Really? I read the review and I think Chodorow is being way oversensitive. He is only referred to twice in the review and only in passing. By far the bulk of the review is about the restaurant.

For one thing, he seems to say that just because other critics gave positive reviews, all reviews should be positive. Go look at Metacritic.com to see how often all critics agree on the quality of something.

For another thing, he has this weird idea that the NYT is out to get him and that critics are killing his restaurants. I've never heard of one bad review killing a restaurant. Usually restaurants die because their budgets are too big and/or they are lame and/or the restaurant business is really hard to succeed in, especially in a big city that is saturated with places to eat. There are plenty of places in LA that have been trashed by S. Irene Virbila and are still going strong.

To me, Frank Bruni's credentials (take a look at his bio - http://www.nytimes.com/ref/dining/bruni-bio.html) make it far MORE likely that he approaches his criticism with an eye to journalistic integrity than someone who has lots of food credentials but little journalism experience. It could perhaps be argued that he doesn't have technical knowledge about food, but I don't think it can seriously be argued that his lack of previous food experience would lead to the type of personal smear that Chodorow is insinuating from a person with Mr. Bruni's resume.
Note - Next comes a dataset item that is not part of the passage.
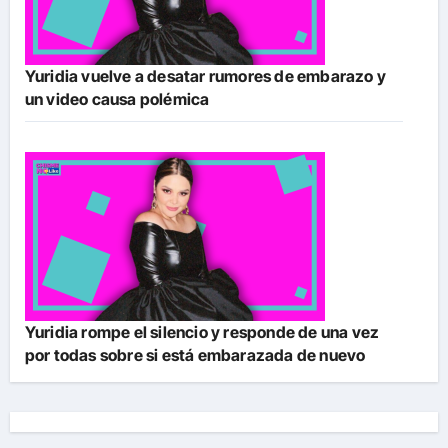
Yuridia vuelve a desatar rumores de embarazo y
un video causa polémica
Yuridia rompe el silencio y responde de una vez
por todas sobre si está embarazada de nuevo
That's ridiculous.

Also, Chodorow is a crazy person. His letter announces an intention to start a blog in which he goes to every restaurant reviewed by the NYT and then write his own review reviewing their reviews. I'm sorry, but that person is missing a polka dot.

said by KT at 3:51 PM Delete

" I'm sorry, but that person is missing a polka dot. "

Okay, maybe . . . but delightfully so :)

said by Jeremy at 5:50 PM Delete

Well, okay, I will give you that.

said by KT at 6:27 PM Delete

Do you think he's really missing a polka dot or just...wants the publicity?

Or both...?

Sometimes life IS like Sex in the City, I guess.

said by Anyanka at 9:48 PM Delete

And then there's the whole "the lady doth protest too much" thing. Like when Richard Gere and Cindy Crawford took out their own ad in the Times, proclaiming their hetero love and it just made people doubt them even more.

said by Vaguely Urban at 8:50 AM Delete

That's right! So awesome ... I love the world!

I can only hope that one day I will be passionate enough about something to take out a full page ad about it.